Une amertume à cultiver
Intrigués par ces récentes recherches médicales concernant les bienfaits de ce miel, des journalistes voyageurs de revues gastronomiques ont voulu en savoir plus, parallèlement à son utilisation culinaire. Bien que certains pensent que cette amertume du miel pourrait être due à la présence d’une molécule appelée arbutine glycoside dans le nectar des fleurs de l’arbousier, il n’a pas encore été possible de l’affirmer complètement.

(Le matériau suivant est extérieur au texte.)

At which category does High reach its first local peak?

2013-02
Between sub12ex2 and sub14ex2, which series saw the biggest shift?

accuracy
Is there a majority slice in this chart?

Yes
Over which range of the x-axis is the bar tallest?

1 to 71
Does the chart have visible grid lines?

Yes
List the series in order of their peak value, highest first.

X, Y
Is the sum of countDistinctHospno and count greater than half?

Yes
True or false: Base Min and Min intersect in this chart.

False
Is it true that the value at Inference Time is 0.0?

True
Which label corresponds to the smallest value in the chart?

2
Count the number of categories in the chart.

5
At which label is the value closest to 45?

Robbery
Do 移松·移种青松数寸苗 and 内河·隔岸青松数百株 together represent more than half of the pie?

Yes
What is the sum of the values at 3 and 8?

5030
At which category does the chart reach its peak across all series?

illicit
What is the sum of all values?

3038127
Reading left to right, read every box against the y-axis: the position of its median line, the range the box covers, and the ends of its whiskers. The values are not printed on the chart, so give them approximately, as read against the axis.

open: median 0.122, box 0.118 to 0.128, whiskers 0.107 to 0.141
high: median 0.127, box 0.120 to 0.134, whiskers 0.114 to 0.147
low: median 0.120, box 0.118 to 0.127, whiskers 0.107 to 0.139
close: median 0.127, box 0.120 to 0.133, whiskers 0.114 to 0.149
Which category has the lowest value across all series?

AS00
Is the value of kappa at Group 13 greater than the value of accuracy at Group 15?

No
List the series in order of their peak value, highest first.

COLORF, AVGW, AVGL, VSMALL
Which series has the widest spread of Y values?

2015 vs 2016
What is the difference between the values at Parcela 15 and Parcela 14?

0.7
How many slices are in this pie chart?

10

« L’Italie abrite un registre national des sommeliers du miel, formés à l’Albo nazionale degli esperti in analisi sensoriale del miele, à Bologne, peut-on lire dans un reportage publié récemment dans la section “Travel” de la BBC. Ces spécialistes ont décelé qu’au-delà de son amertume, le miel de l’arbousier présente des notes vives de vinaigre balsamique, de sève de pin, de cuir, de réglisse et de café, avec une touche finale fumée. Il est souvent ajouté au café pour rehausser les arômes amers de la boisson. De couleur ambrée profonde, il prend une teinte brun clair lors de la cristallisation et accompagne souvent le “seada”, un dessert typiquement sarde. Et, tout comme un bon vin, il s’associe parfaitement avec plusieurs plats traditionnels du pays. » Quant à l’auteure de Bitter Honey: Stories & Recipes from the Island of Sardinia, Letitia Clark, elle propose de le « marier avec un vin blanc âgé, le vernaccia, provenant d’Oristano, une région de Sardaigne. Ce vin est également un produit local fascinant ».
Cicéron, son grand ennemi
En Sardaigne, la production de miel était bien établie dès le Moyen Âge. Au XIVe siècle, Éléonore d’Arborée (1340-1404), l’une des rares juges femmes de son époque, avait imposé de lourdes amendes et, dans le pire des cas, l’amputation d’une oreille pour le vol de ruches collectrices de l’arbousier. Cette spécialité sarde était très populaire et très appréciée dans l’Antiquité, sauf par Cicéron. L’illustre homme d’État et grand orateur romain avait mentionné le miel dans sa défense d’un citoyen accusé de meurtre à Nora, en Sardaigne. « Tout ce que produit l’île de Sardaigne, hommes et choses, est mauvais ! s’écriait-il. Même le miel, abondant sur cette île, est amer ! » Cette amertume, comme celle que l’on retrouve dans la plupart des médicaments, relève sans doute de ses qualités curatives. Cicéron ignorait que le miel d’arbousier regorge de nutriments, notamment des vitamines et des minéraux. À tel point que ce produit de la ruche a été prisé de génération en génération sur cette île connue pour la longévité exceptionnelle de ses habitants, dont beaucoup dépassent les 100 ans. Le miel sarde était utilisé en médecine traditionnelle comme somnifère, sédatif contre la toux, antidiarrhéique et anti-inflammatoire. Il pourrait aussi avoir des vertus antitumorales. Aujourd’hui, la revue française Plantes et Santé voit dans le miel sarde d’arbousier « un trésor santé à protéger ». Et souligne que les investigations scientifiques ont aussi confirmé son potentiel d’utilisation dans le domaine médical pour ses propriétés antioxydantes, antiradicalaires et anticancéreuses. Pour toutes ces raisons, des scientifiques du département des sciences agricoles de l’université italienne de Sassari proposent de créer une appellation de type AOP (appellation d’origine protégée) afin que ce miel amer sarde soit reconnu et surtout qu’il conserve son identité géographique et historique.